When he heard how passionate I was, he wanted to take me on board as managing editor, and that role is more of me being the voice, and giving them a bit of direction because of my expertise, and speaking to these women and coming from my experiences. It's been tough, because with my time I haven't been able to put as much into it as I would like. 

Where do you see the conversation surrounding the plus-size industry going?

I just want the labels gotten rid of. I've never called myself a plus-size model... I think labels hold us back, especially the plus size label - women that are plus-size haven't historically been able to shop in the same places, they haven't had the same quality of designs, they can't wear a runway designer, and for that reason I think it has a negative connotation. I want those women to be able to shop just the way everyone else can and not feel any lesser, or feel excluded from fashion.

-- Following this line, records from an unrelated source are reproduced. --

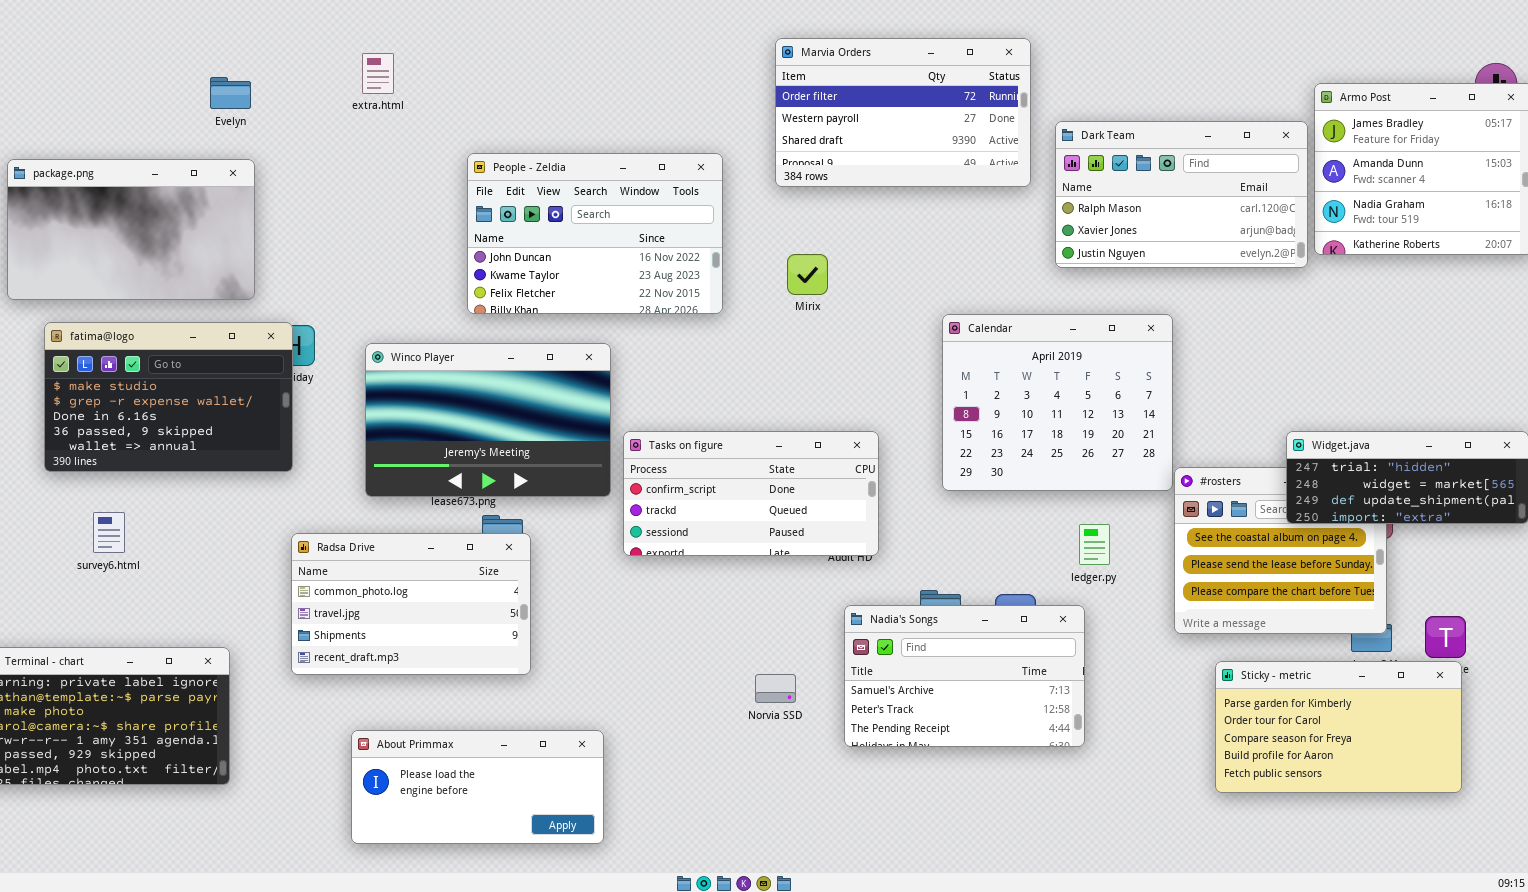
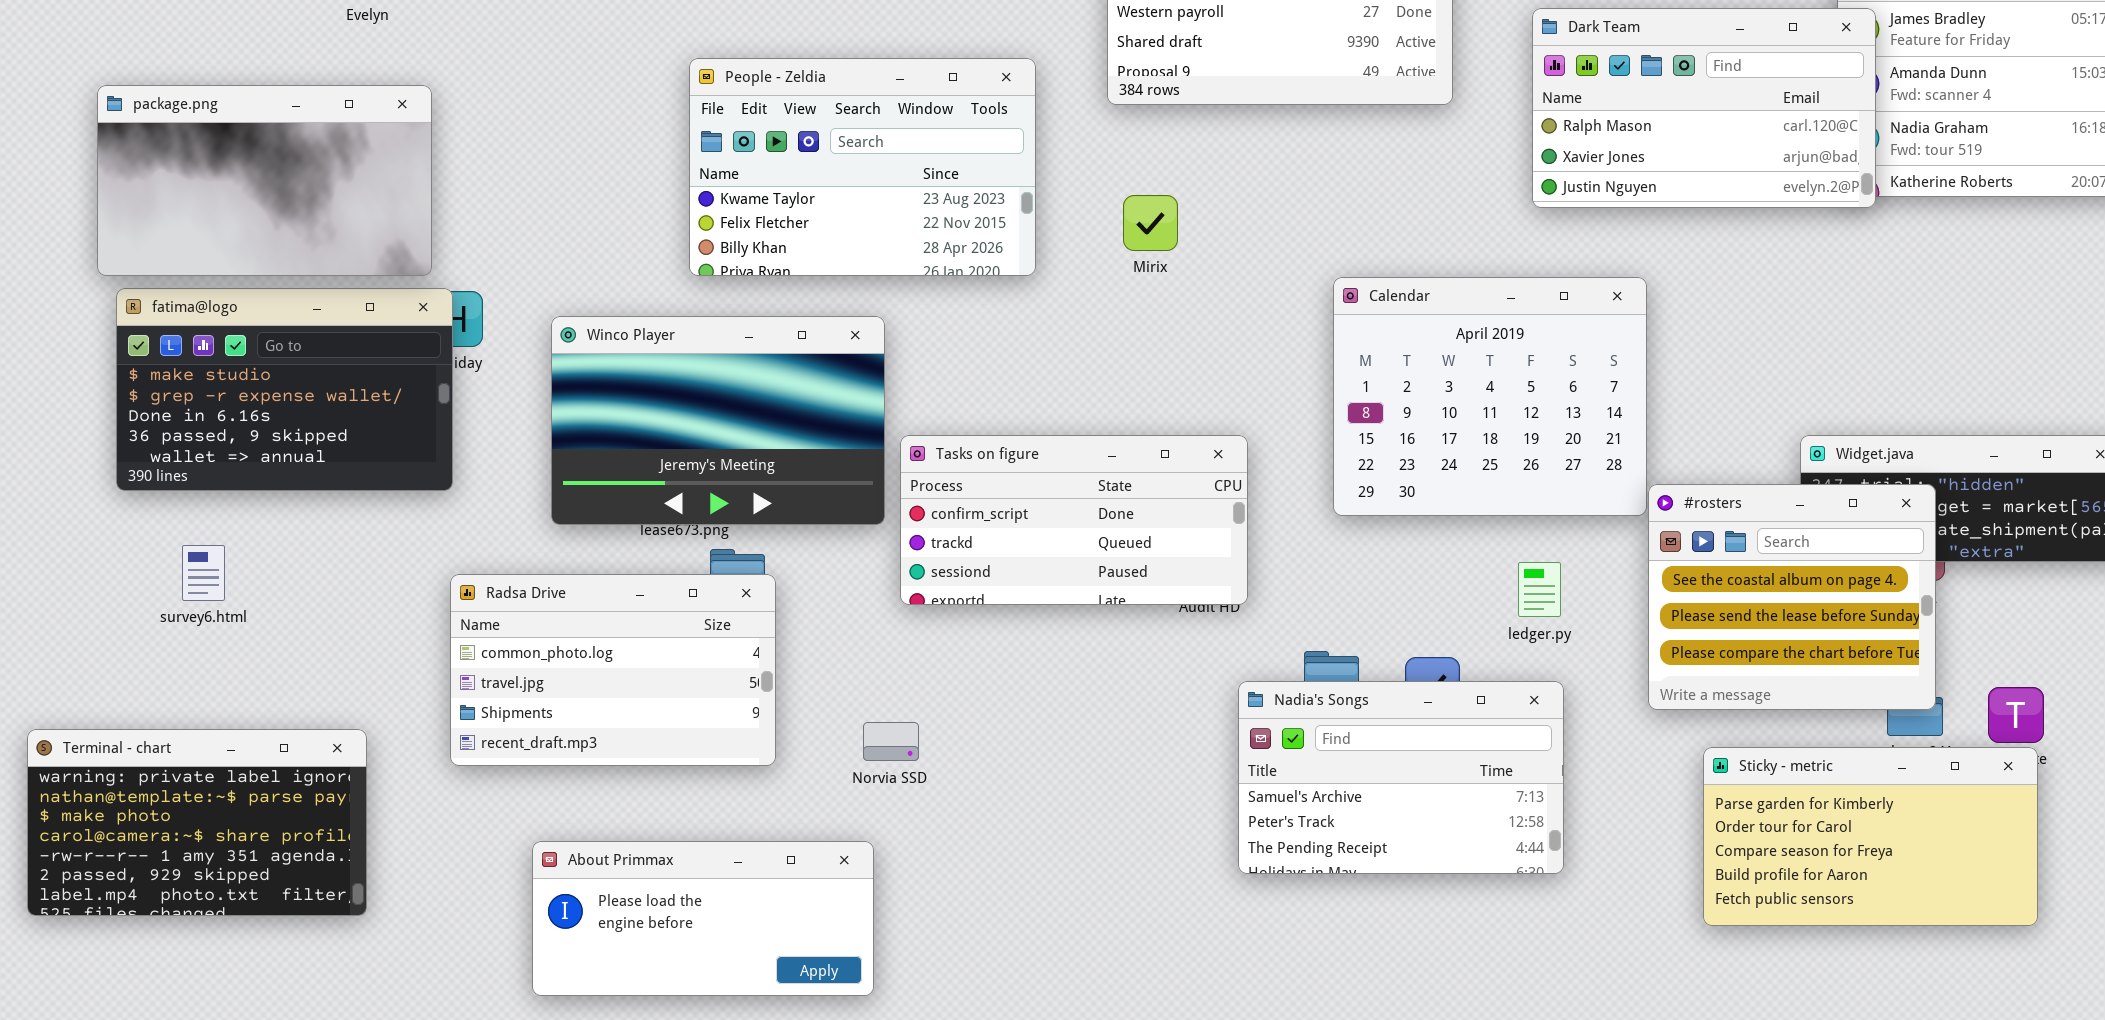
Dark Team: [1055,121,1308,268] -> [1532,8,1876,208], moved
People - Zeldia: [467,153,723,314] -> [689,58,1036,276], scrolled down 1 row
package.png: [7,159,255,300] -> [97,85,432,276], moved
#rosters: [1174,467,1387,634] -> [1648,484,1936,710], raised
Nadia's Songs: [844,605,1085,747] -> [1238,681,1564,874], moved
Norvia SSD: [755,674,796,703] -> [863,722,919,761], moved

How have you used social media in your career?

I just saw this social media opportunity as a way to kind of become an entrepreneur. I planned it and I was doing notes and drawing boards and figuring out how I could keep [my social media voice] authentic, because for me that was the number-one thing. I have a love-hate relationship with it. I have to look through my comments and sometimes I'm just really shocked by some people, but then I realize they're probably the ones that need the help the most and that it's a reflection of their insecurities when they try and say something negative about you. 

You recently made headlines for calling out a negative commenter. How did you decide to do that?

It was actually one of the nastier comments I've received. But it was because there's a very sweet French girl who runs a fan page who I talk to; she's vulnerable, she's also struggled with an eating disorder, and she messaged me saying she'd been crying because someone wrote something nasty about me. When I read it, it wasn't just a personal attack at me. It said "everyone like you," so it was basically labeling everyone my size and above. It's so extreme it's almost laughable, but it's hurt some people, so let me make an example for all these girls who do get bullied and do get body shamed and who aren't at that place yet where they laugh it off.

I was on set, I was in my underwear anyway, and I saw the crisps so I was like, guys, can you throw these crisps on me? The video was straight after, it was one take and I posted it, and I never thought it would go viral the way it did. My agent nearly made me take it down!

Is high fashion ever something you would want to do?

I would love to! There's definitely more editorial things opening up because the conversation is opening up, and it is inconvenient for some publications because they don't have those sample sizes, so they do have to go out of their way. It's letting them know that, come on, we can do this! I think it's only going to be beneficial.

What is your ultimate goal for your career?

It's my dream that I can prevent future generations from going through what I did. Personally, I think it's down to education — I don't want to change the fashion industry, I think there should always be fantasy, there should always be those size 0 girls because some of them are healthy and they've always been that skinny. It's still body shaming! We're just not taught how to look after ourselves, especially teenagers — their bodies are changing and they're going through all these things. I've spoken at Harvard, I've spoken at NYU, I'm going into some high schools, and it only takes a few minutes to talk to these girls and guys, and they just haven't ever been taught how to cope. It would free and liberate so many people.

For modeling dreams, I would love to do a fragrance or cosmetics or beauty campaign — ideally unretouched! [laughs] That would be amazing. I've had problems with my skin but now I really look after myself and I learned what works.

This interview has been edited and condensed.